Data to process below:

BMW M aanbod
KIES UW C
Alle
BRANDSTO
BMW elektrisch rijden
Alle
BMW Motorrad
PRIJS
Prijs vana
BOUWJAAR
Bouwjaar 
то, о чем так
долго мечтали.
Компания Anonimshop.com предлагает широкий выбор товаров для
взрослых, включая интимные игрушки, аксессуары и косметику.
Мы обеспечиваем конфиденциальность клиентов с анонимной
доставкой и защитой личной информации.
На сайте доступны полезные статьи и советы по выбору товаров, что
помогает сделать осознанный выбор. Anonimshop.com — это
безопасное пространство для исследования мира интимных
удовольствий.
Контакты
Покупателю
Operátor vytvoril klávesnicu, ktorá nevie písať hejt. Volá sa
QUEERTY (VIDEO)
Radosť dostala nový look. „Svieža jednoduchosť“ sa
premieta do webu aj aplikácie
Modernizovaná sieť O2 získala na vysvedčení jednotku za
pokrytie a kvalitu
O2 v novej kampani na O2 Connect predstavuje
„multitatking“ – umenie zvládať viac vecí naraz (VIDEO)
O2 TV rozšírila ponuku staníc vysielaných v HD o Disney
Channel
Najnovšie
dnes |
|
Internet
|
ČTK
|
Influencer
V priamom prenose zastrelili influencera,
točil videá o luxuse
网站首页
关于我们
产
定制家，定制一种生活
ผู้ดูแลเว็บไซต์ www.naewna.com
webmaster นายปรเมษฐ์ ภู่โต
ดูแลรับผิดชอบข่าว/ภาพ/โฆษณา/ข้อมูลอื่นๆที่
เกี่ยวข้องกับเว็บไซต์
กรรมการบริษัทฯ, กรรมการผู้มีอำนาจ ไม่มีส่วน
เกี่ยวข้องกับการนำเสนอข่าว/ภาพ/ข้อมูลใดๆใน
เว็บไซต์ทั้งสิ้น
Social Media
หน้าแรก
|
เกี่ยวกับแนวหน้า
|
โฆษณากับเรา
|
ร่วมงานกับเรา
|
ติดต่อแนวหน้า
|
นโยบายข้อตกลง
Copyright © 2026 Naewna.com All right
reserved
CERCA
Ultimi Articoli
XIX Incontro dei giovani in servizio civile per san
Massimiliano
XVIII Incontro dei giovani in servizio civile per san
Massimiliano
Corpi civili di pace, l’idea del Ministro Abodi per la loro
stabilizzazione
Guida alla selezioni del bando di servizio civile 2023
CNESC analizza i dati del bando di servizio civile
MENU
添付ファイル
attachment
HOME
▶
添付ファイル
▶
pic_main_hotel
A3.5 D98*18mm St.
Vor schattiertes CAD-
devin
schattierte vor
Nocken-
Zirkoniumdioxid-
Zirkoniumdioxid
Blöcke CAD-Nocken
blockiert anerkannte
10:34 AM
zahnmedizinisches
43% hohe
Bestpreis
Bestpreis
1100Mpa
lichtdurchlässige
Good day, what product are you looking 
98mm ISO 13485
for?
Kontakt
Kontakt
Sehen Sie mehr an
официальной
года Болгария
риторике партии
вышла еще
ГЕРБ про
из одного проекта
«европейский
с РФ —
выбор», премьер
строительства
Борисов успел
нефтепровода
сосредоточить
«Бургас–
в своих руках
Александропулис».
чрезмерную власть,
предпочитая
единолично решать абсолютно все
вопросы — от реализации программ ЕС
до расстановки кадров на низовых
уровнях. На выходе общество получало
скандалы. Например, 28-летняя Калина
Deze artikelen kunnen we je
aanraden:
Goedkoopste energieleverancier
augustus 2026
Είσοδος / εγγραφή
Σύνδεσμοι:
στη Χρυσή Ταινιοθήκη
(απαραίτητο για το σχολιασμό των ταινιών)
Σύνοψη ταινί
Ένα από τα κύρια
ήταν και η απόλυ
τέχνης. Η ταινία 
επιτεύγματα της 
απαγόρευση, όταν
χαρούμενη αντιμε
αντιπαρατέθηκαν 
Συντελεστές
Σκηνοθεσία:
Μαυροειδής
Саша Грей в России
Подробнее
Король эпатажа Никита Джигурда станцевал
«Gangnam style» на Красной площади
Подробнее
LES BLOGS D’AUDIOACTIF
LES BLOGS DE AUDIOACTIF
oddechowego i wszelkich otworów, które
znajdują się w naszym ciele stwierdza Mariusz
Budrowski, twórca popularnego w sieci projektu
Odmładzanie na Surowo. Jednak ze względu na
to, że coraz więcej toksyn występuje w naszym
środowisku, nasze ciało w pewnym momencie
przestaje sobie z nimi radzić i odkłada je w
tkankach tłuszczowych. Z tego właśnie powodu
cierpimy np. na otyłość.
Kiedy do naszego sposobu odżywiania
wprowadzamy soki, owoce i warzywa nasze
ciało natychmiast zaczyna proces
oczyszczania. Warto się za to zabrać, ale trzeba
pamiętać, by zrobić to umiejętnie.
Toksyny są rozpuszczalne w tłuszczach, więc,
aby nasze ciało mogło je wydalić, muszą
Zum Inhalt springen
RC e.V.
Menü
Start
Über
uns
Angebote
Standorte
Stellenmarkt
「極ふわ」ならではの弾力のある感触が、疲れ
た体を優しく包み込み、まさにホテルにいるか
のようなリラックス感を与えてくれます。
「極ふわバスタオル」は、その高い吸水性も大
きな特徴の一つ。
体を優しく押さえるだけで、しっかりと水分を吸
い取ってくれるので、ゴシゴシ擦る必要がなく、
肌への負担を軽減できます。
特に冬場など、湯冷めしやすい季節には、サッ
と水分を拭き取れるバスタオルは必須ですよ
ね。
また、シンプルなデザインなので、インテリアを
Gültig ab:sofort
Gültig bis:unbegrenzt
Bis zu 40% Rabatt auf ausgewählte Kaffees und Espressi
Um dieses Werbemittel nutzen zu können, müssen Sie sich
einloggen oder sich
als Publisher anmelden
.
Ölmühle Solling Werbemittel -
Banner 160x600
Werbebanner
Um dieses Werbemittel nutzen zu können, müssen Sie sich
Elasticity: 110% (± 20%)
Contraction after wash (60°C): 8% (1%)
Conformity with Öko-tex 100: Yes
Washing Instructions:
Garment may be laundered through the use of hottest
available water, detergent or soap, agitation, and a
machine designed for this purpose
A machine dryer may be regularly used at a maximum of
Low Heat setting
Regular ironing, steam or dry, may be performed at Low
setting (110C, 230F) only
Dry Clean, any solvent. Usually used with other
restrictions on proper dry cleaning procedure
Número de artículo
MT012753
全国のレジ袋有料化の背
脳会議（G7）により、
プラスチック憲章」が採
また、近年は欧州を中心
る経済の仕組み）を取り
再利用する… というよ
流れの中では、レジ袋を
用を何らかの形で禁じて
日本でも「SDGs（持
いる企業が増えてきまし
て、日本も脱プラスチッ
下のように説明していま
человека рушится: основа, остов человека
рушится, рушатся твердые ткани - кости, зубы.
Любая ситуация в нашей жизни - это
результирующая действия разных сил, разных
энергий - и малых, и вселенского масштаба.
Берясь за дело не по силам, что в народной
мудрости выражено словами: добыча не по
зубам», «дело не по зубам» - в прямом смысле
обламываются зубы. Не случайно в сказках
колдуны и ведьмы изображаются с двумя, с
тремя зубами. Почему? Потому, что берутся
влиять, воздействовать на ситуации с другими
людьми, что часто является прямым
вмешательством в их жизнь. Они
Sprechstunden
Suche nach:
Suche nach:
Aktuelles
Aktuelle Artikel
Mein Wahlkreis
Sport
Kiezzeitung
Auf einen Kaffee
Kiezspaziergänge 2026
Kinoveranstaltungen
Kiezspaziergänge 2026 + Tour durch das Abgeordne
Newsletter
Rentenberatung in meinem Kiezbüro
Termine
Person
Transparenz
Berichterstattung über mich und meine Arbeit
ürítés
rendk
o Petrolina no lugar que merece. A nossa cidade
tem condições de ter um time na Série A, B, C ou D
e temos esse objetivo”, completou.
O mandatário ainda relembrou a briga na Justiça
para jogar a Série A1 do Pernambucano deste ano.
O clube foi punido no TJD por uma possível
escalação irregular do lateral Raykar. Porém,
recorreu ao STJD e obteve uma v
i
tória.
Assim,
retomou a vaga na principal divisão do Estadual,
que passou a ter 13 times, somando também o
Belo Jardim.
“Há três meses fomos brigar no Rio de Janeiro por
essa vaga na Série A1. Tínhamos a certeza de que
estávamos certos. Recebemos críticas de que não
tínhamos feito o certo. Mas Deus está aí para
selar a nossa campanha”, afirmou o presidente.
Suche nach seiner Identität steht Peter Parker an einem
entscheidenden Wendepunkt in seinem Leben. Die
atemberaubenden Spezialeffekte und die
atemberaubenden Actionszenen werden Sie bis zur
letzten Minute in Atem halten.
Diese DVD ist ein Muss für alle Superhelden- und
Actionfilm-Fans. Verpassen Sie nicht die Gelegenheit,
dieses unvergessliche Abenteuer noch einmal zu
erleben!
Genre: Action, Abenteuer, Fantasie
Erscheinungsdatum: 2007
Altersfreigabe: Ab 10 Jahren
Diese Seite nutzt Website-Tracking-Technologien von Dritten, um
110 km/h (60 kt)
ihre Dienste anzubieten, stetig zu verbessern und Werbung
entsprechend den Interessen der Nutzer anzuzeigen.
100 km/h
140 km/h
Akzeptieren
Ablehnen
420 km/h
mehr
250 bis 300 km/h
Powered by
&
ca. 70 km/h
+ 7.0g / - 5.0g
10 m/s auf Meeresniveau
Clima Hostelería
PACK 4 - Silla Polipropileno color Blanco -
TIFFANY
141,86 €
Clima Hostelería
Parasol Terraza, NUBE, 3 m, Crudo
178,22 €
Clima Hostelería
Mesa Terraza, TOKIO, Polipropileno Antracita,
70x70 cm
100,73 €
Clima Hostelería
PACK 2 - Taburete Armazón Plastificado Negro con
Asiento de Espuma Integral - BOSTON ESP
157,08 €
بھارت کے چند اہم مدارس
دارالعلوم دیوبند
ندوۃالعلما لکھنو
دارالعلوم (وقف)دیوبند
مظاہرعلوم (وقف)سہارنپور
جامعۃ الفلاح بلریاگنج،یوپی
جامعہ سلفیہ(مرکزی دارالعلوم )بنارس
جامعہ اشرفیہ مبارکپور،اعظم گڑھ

End of Data to process.

→ Task objective
Write the lines of the rows above, from the first one through the line containing "QUEERTY (VIDEO)", as a numbered list that includes both ends and skips any blank lines.

→ Solution
1. BMW M aanbod
2. KIES UW C
3. Alle
4. BRANDSTO
5. BMW elektrisch rijden
6. Alle
7. BMW Motorrad
8. PRIJS
9. Prijs vana
10. BOUWJAAR
11. Bouwjaar 
12. то, о чем так
13. долго мечтали.
14. Компания Anonimshop.com предлагает широкий выбор товаров для
15. взрослых, включая интимные игрушки, аксессуары и косметику.
16. Мы обеспечиваем конфиденциальность клиентов с анонимной
17. доставкой и защитой личной информации.
18. На сайте доступны полезные статьи и советы по выбору товаров, что
19. помогает сделать осознанный выбор. Anonimshop.com — это
20. безопасное пространство для исследования мира интимных
21. удовольствий.
22. Контакты
23. Покупателю
24. Operátor vytvoril klávesnicu, ktorá nevie písať hejt. Volá sa
25. QUEERTY (VIDEO)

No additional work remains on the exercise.